Das Bundesgericht hiess die Beschwerde teilweise gut und erteilte die Ermächtigung zur Strafverfolgung der beteiligten Amtsträger*innen insoweit, als die Vorwürfe im Zusammenhang mit dem Verbot der Videoaufnahme und der Androhung von Zwangsmassnahmen betroffen sind. Im Übrigen bestätigte es den Entscheid der Vorinstanz.

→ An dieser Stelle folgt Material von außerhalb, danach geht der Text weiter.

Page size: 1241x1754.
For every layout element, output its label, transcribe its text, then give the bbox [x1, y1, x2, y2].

Der Entscheid zeigt auf, dass die Ermächtigungspflicht eine doppelte Schutzfunktion erfüllt: Sie bewahrt Amtsträger*innen vor ungerechtfertigter Strafverfolgung, stellt aber gleichzeitig sicher, dass mögliche Menschenrechtsverletzungen – insbesondere Eingriffe in die persönliche Freiheit, körperliche Unversehrtheit und Privatsphäre (Art. 7, 8 und 10 EMRK) – effektiv untersucht werden. Es wird klargestellt, dass bereits bei einem minimalen Tatverdacht eine strafrechtliche Untersuchung zu eröffnen ist, während unbegründete Vorwürfe weiterhin keinen Anlass für eine Strafverfolgung bieten.

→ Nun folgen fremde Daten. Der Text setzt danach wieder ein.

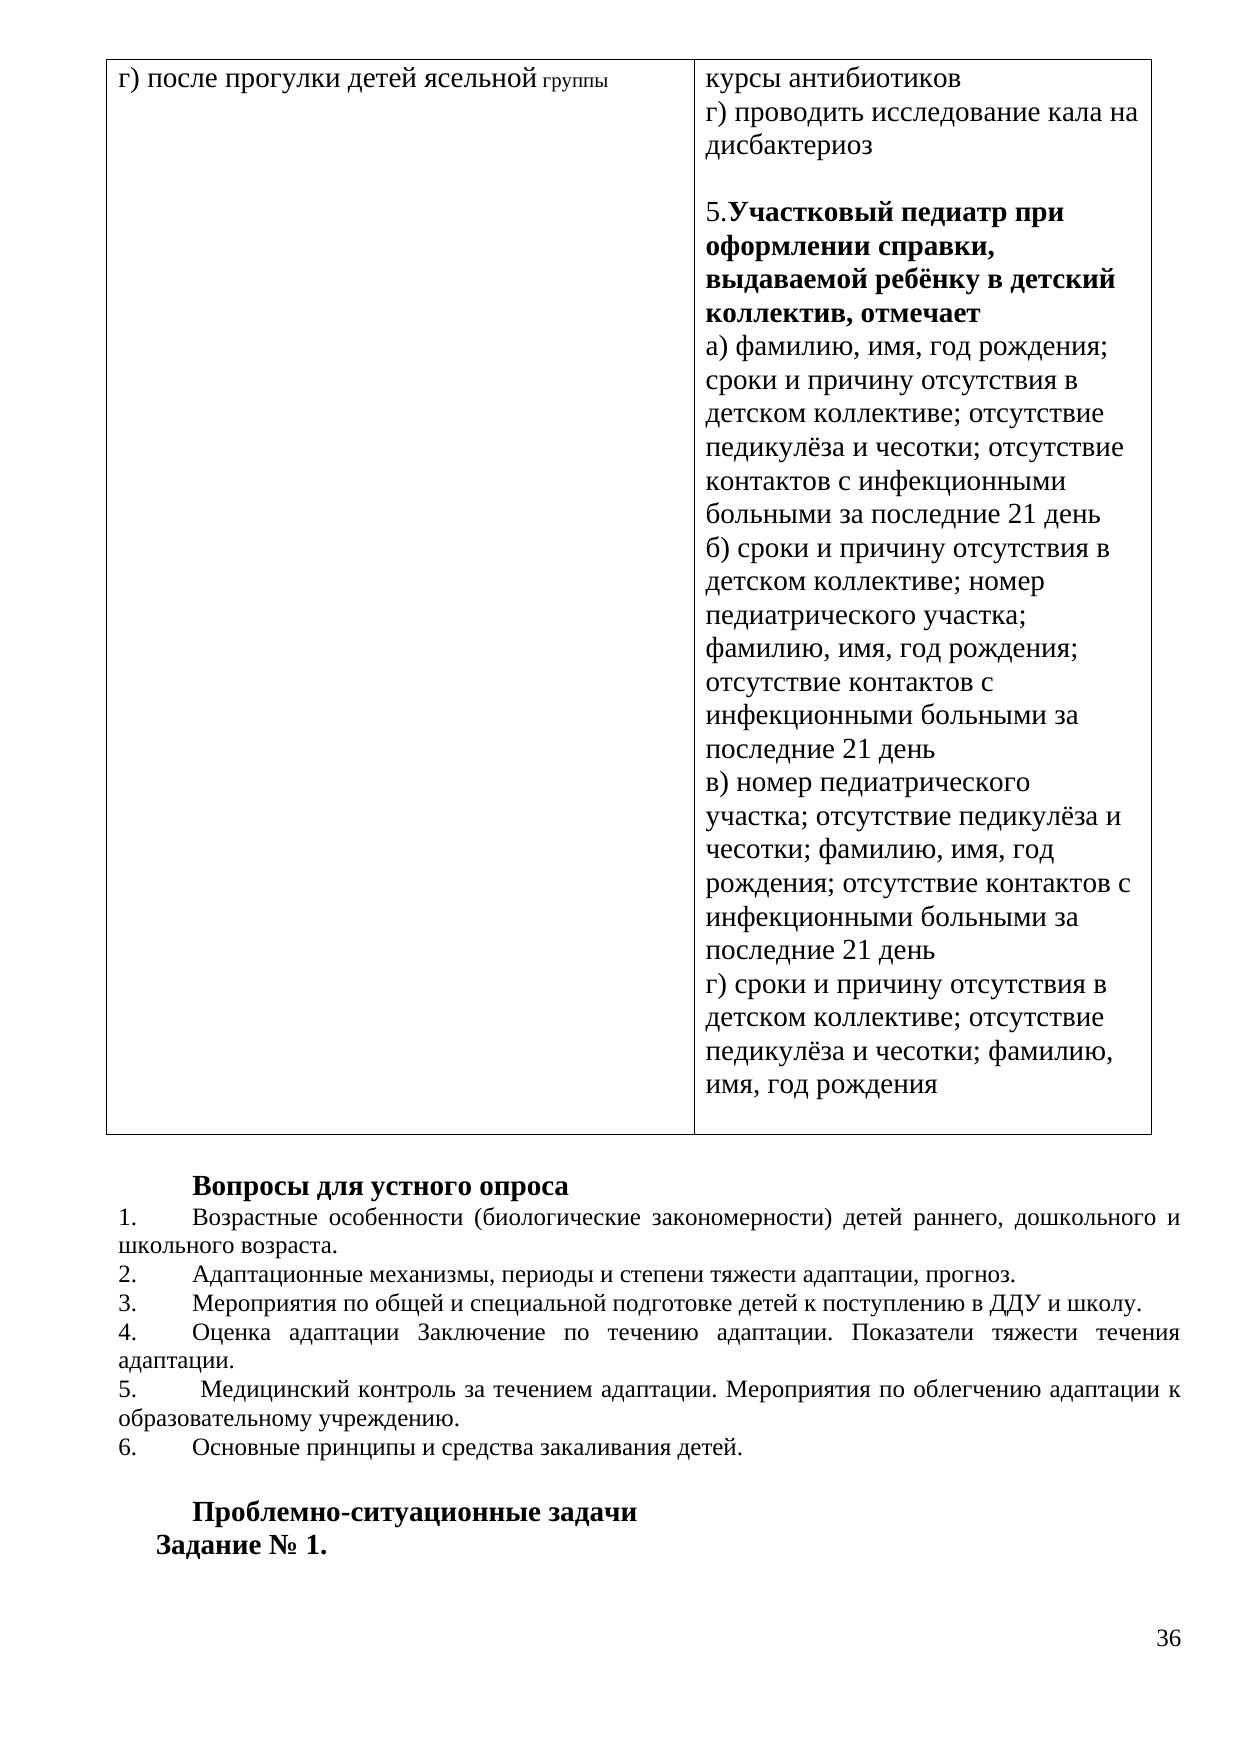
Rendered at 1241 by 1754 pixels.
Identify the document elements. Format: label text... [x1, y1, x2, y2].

list Возрастные особенности (биологические закономерности) детей раннего, дошкольного и школьного возраста. [118, 1202, 1181, 1259]
text Проблемно-ситуационные задачи [118, 1494, 1181, 1527]
list Оценка адаптации Заключение по течению адаптации. Показатели тяжести течения адаптации. [118, 1317, 1181, 1374]
list Основные принципы и средства закаливания детей. [118, 1432, 1181, 1460]
list Адаптационные механизмы, периоды и степени тяжести адаптации, прогноз. [118, 1259, 1181, 1288]
text Вопросы для устного опроса [118, 1168, 1181, 1202]
list Мероприятия по общей и специальной подготовке детей к поступлению в ДДУ и школу. [118, 1288, 1181, 1317]
list Медицинский контроль за течением адаптации. Мероприятия по облегчению адаптации к образовательному учреждению. [118, 1374, 1181, 1432]
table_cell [107, 60, 694, 1133]
text Задание № 1. [156, 1527, 1181, 1561]
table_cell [695, 60, 1151, 1133]
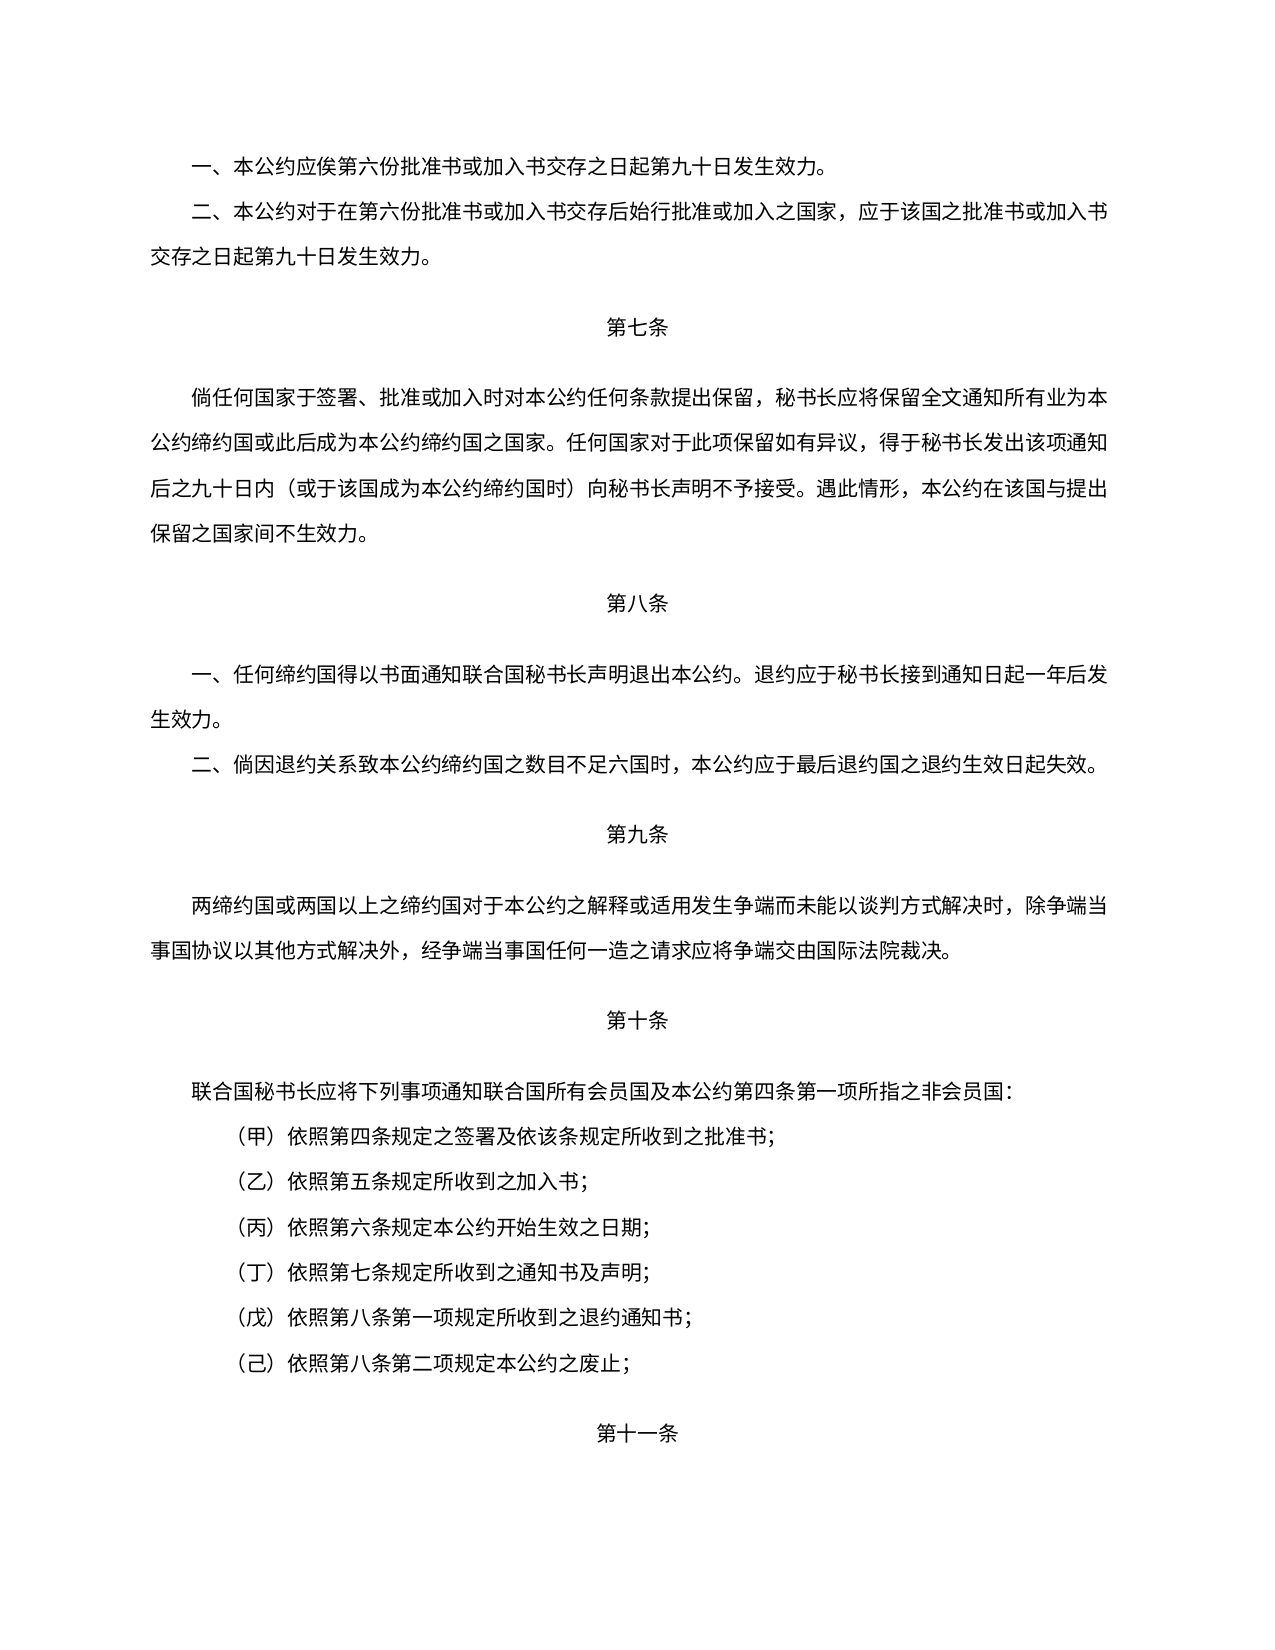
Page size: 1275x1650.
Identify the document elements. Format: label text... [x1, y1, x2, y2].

text （乙）依照第五条规定所收到之加入书； [150, 1166, 1125, 1196]
text 第十一条 [150, 1417, 1125, 1447]
text （甲）依照第四条规定之签署及依该条规定所收到之批准书； [150, 1120, 1125, 1151]
text 联合国秘书长应将下列事项通知联合国所有会员国及本公约第四条第一项所指之非会员国： [150, 1075, 1125, 1105]
text 第八条 [150, 587, 1125, 618]
text （丙）依照第六条规定本公约开始生效之日期； [150, 1211, 1125, 1241]
text 二、倘因退约关系致本公约缔约国之数目不足六国时，本公约应于最后退约国之退约生效日起失效。 [150, 748, 1125, 779]
text 一、本公约应俟第六份批准书或加入书交存之日起第九十日发生效力。 [150, 150, 1125, 180]
text 一、任何缔约国得以书面通知联合国秘书长声明退出本公约。退约应于秘书长接到通知日起一年后发生效力。 [150, 658, 1125, 733]
text 第七条 [150, 311, 1125, 341]
text 第九条 [150, 819, 1125, 849]
text （己）依照第八条第二项规定本公约之废止； [150, 1347, 1125, 1377]
text （戊）依照第八条第一项规定所收到之退约通知书； [150, 1302, 1125, 1332]
text 两缔约国或两国以上之缔约国对于本公约之解释或适用发生争端而未能以谈判方式解决时，除争端当事国协议以其他方式解决外，经争端当事国任何一造之请求应将争端交由国际法院裁决。 [150, 889, 1125, 964]
text 倘任何国家于签署、批准或加入时对本公约任何条款提出保留，秘书长应将保留全文通知所有业为本公约缔约国或此后成为本公约缔约国之国家。任何国家对于此项保留如有异议，得于秘书长发出该项通知后之九十日内（或于该国成为本公约缔约国时）向秘书长声明不予接受。遇此情形，本公约在该国与提出保留之国家间不生效力。 [150, 381, 1125, 547]
text 第十条 [150, 1005, 1125, 1035]
text 二、本公约对于在第六份批准书或加入书交存后始行批准或加入之国家，应于该国之批准书或加入书交存之日起第九十日发生效力。 [150, 195, 1125, 271]
text （丁）依照第七条规定所收到之通知书及声明； [150, 1256, 1125, 1286]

Der Entscheid setzt einen wichtigen Akzent zugunsten der Rechtsstaatlichkeit im Migrationsrecht. Er konkretisiert die Anforderungen an das Ermächtigungsverfahren und stärkt die Stellung betroffener Personen, ohne den Schutz staatlicher Organe zu unterlaufen. Das Urteil unterstreicht die zentrale Bedeutung verfahrensrechtlicher Garantien. Das rechtliche Gehör und der Zugang zu einem wirksamen Rechtsmittel sind sowohl in der Bundesverfassung als auch in der EMRK verankert und bilden die Grundlage eines funktionierenden Rechtsstaats. Dabei ist der Entscheid vor dem Hintergrund eines zunehmend beschleunigten migrationsrechtlichen Verfahrenssystems zu sehen. Kurze Fristen und eingeschränkte Mitwirkungsmöglichkeiten können die Wahrnehmung von Rechten erschweren. Das Bundesgericht stellt klar, dass Effizienzüberlegungen nicht zu einer Aushöhlung verfassungsmässiger Mindestgarantien führen dürfen. Gerade in existenziell bedeutsamen Verfahren ist eine sorgfältige und faire Prüfung unerlässlich. Zugleich dürfte er zur Vereinheitlichung der kantonalen Praxis beitragen und die Behörden dazu anhalten, Verfahrensrechte konsequenter zu berücksichtigen.